===== MATERIAL FOR THIS EXERCISE =====

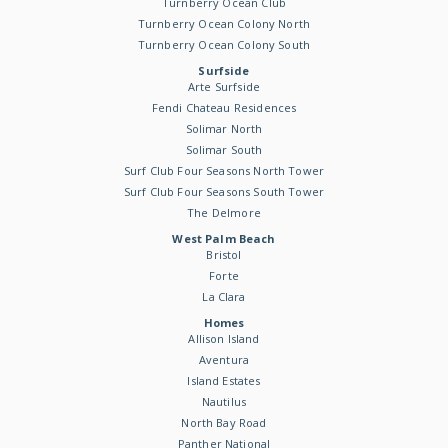
Turnberry Ocean Club
Turnberry Ocean Colony North
Turnberry Ocean Colony South
Surfside
Arte Surfside
Fendi Chateau Residences
Solimar North
Solimar South
Surf Club Four Seasons North Tower
Surf Club Four Seasons South Tower
The Delmore
West Palm Beach
Bristol
Forte
La Clara
Homes
Allison Island
Aventura
Island Estates
Nautilus
North Bay Road
Panther National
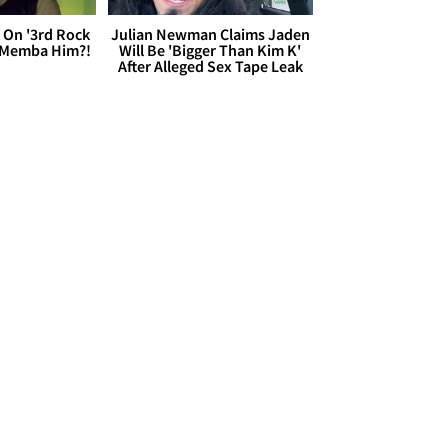
 On '3rd Rock
Julian Newman Claims Jaden
 'Memba Him?!
Will Be 'Bigger Than Kim K'
After Alleged Sex Tape Leak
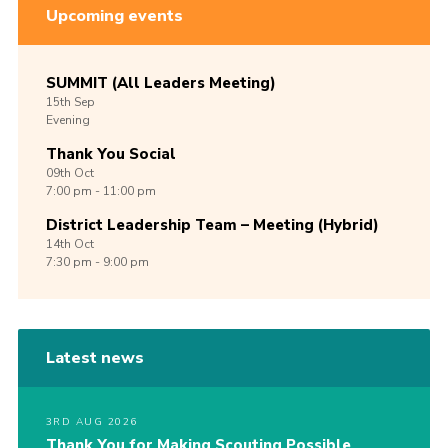
Upcoming events
SUMMIT (All Leaders Meeting)
15th
Sep
Evening
Thank You Social
09th
Oct
7:00 pm - 11:00 pm
District Leadership Team – Meeting (Hybrid)
14th
Oct
7:30 pm - 9:00 pm
Latest news
3RD AUG 2026
Thank You for Making Scouting Possible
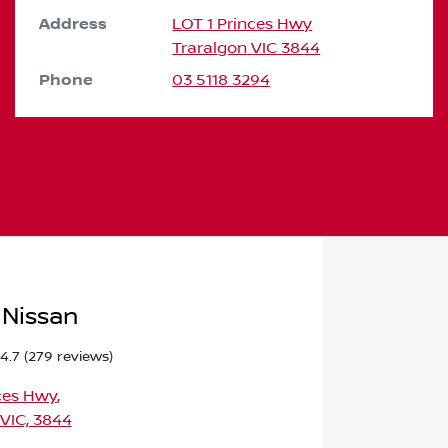
Address
LOT 1 Princes Hwy
Traralgon
VIC
3844
Phone
03 5118 3294
 Nissan
4.7
(279 reviews)
ces Hwy
,
 VIC, 3844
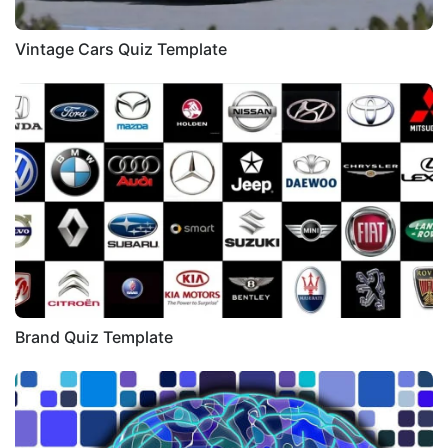
Vintage Cars Quiz Template
Brand Quiz Template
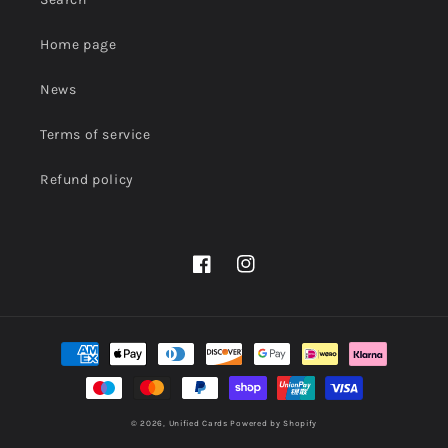
Home page
News
Terms of service
Refund policy
Facebook
Instagram
Payment
methods
© 2026,
Unified Cards
Powered by Shopify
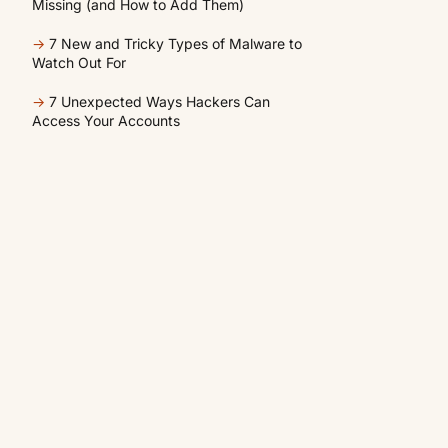
Missing (and How to Add Them)
→
7 New and Tricky Types of Malware to
Watch Out For
→
7 Unexpected Ways Hackers Can
Access Your Accounts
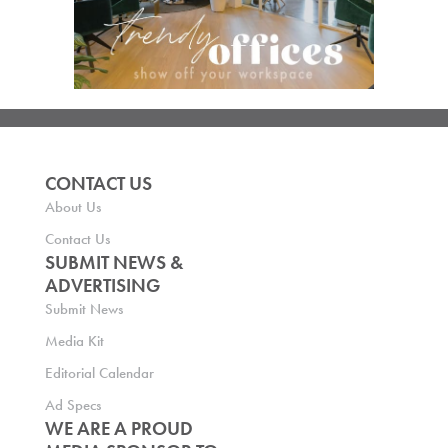
CONTACT US
About Us
Contact Us
SUBMIT NEWS &
ADVERTISING
Submit News
Media Kit
Editorial Calendar
Ad Specs
WE ARE A PROUD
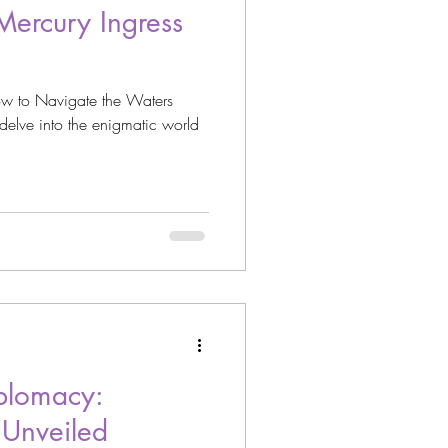
Mercury Ingress
w to Navigate the Waters
delve into the enigmatic world
plomacy:
 Unveiled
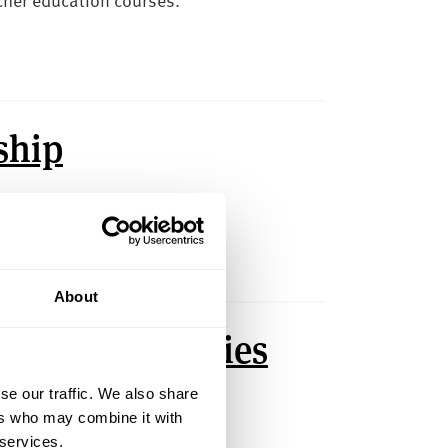
ship
Hallam.
About
ip and Bursaries
se our traffic. We also share
 Hallam supporters.
ers who may combine it with
 services.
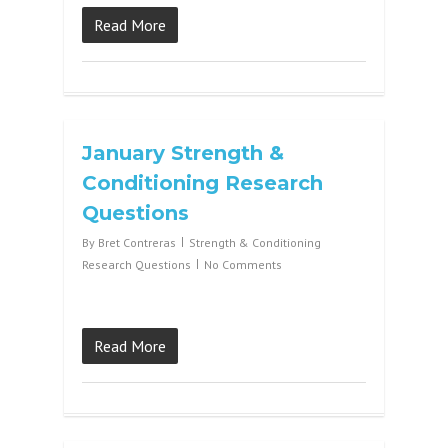
Read More
January Strength &
Conditioning Research
Questions
By
Bret Contreras
Strength & Conditioning
Research Questions
No Comments
Read More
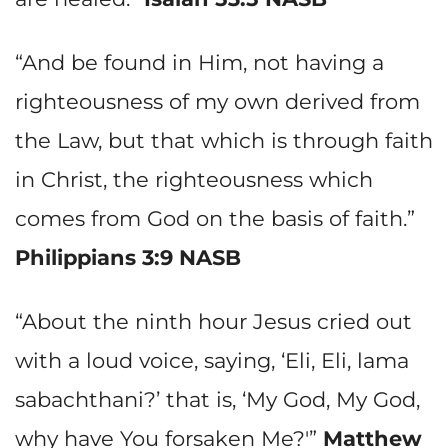
“And be found in Him, not having a
righteousness of my own derived from
the Law, but that which is through faith
in Christ, the righteousness which
comes from God on the basis of faith.”
Philippians 3:9 NASB
“About the ninth hour Jesus cried out
with a loud voice, saying, ‘Eli, Eli, lama
sabachthani?’ that is, ‘My God, My God,
why have You forsaken Me?'”
Matthew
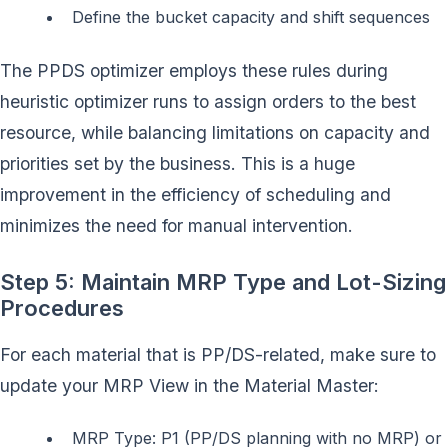
Define the bucket capacity and shift sequences
The PPDS optimizer employs these rules during
heuristic optimizer runs to assign orders to the best
resource, while balancing limitations on capacity and
priorities set by the business. This is a huge
improvement in the efficiency of scheduling and
minimizes the need for manual intervention.
Step 5: Maintain MRP Type and Lot-Sizing
Procedures
For each material that is PP/DS-related, make sure to
update your MRP View in the Material Master:
MRP Type: P1 (PP/DS planning with no MRP) or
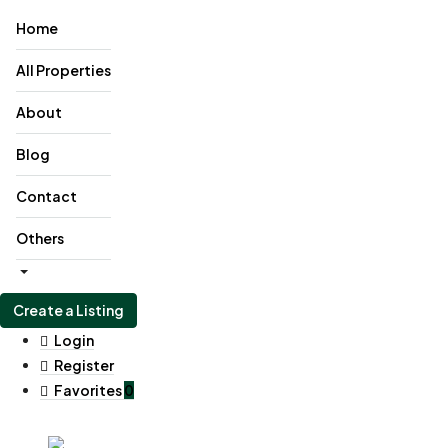
Home
All Properties
About
Blog
Contact
Others
Create a Listing
Login
Register
Favorites
0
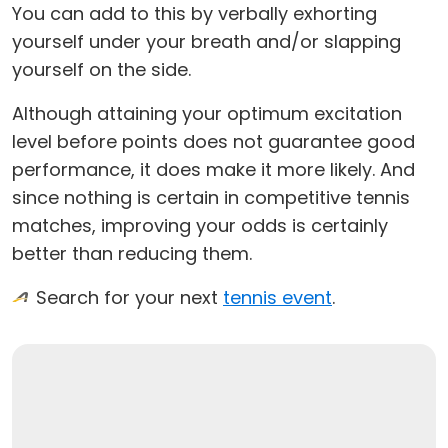
You can add to this by verbally exhorting
yourself under your breath and/or slapping
yourself on the side.
Although attaining your optimum excitation
level before points does not guarantee good
performance, it does make it more likely. And
since nothing is certain in competitive tennis
matches, improving your odds is certainly
better than reducing them.
Search for your next
tennis event
.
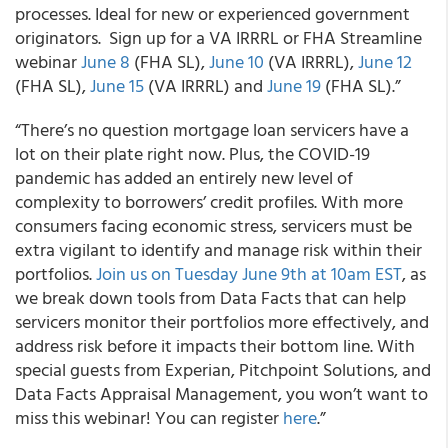
processes.
Ideal for new or experienced government
originators. Sign up for a VA IRRRL or FHA Streamline
webinar
June 8
(FHA SL),
June 10
(VA IRRRL),
June 12
(FHA SL),
June 15
(VA IRRRL) and
June 19
(FHA SL).”
“There’s no question mortgage loan servicers have a
lot on their plate right now. Plus, the COVID-19
pandemic has added an entirely new level of
complexity to borrowers’ credit profiles. With more
consumers facing economic stress, servicers must be
extra vigilant to identify and manage risk within their
portfolios.
Join us on Tuesday June 9
th
at 10am EST
, as
we break down tools from Data Facts that can help
servicers monitor their portfolios more effectively, and
address risk before it impacts their bottom line
. With
special guests from Experian, Pitchpoint Solutions, and
Data Facts Appraisal Management, you won’t want to
miss this webinar! You can register
here
.”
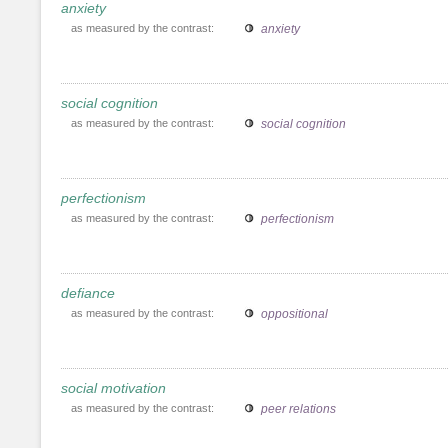
anxiety
as measured by the contrast:
anxiety
social cognition
as measured by the contrast:
social cognition
perfectionism
as measured by the contrast:
perfectionism
defiance
as measured by the contrast:
oppositional
social motivation
as measured by the contrast:
peer relations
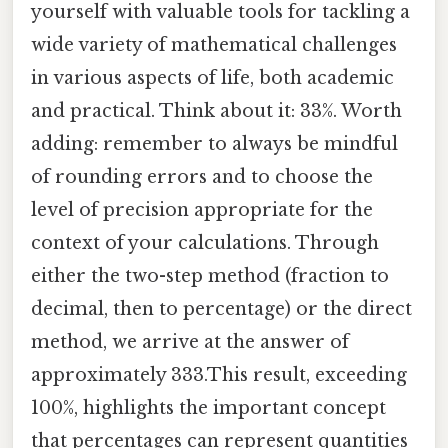
yourself with valuable tools for tackling a
wide variety of mathematical challenges
in various aspects of life, both academic
and practical. Think about it: 33%. Worth
adding: remember to always be mindful
of rounding errors and to choose the
level of precision appropriate for the
context of your calculations. Through
either the two-step method (fraction to
decimal, then to percentage) or the direct
method, we arrive at the answer of
approximately 333.This result, exceeding
100%, highlights the important concept
that percentages can represent quantities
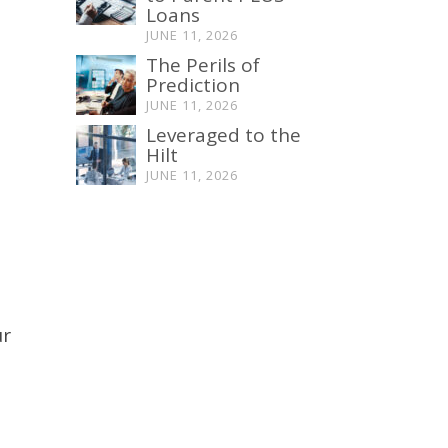
Loans
JUNE 11, 2026
The Perils of
Prediction
JUNE 11, 2026
Leveraged to the
Hilt
JUNE 11, 2026
ur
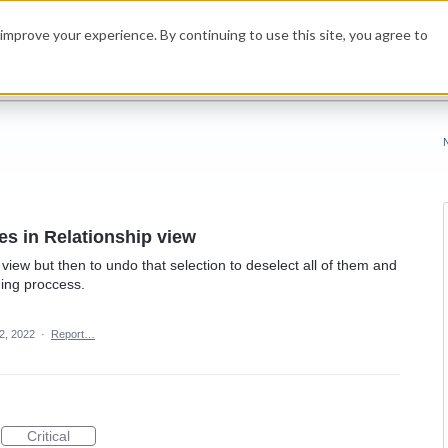
improve your experience. By continuing to use this site, you agree to
les in Relationship view
e view but then to undo that selection to deselect all of them and
ming proccess.
2, 2022
·
Report…
Critical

=====

• PROBLEM DETAILS: Starting with the line above that holds "level before points does not guarantee good", restate each line word for word up to and including the line that holds "complexity to borrowers’". Drop the pictures.

• ANSWER TO THIS PROBLEM:
level before points does not guarantee good
performance, it does make it more likely. And
since nothing is certain in competitive tennis
matches, improving your odds is certainly
better than reducing them.
Search for your next
tennis event
.
processes.
Ideal for new or experienced government
originators. Sign up for a VA IRRRL or FHA Streamline
webinar
June 8
(FHA SL),
June 10
(VA IRRRL),
June 12
(FHA SL),
June 15
(VA IRRRL) and
June 19
(FHA SL).”
“There’s no question mortgage loan servicers have a
lot on their plate right now. Plus, the COVID-19
pandemic has added an entirely new level of
complexity to borrowers’ credit profiles. With more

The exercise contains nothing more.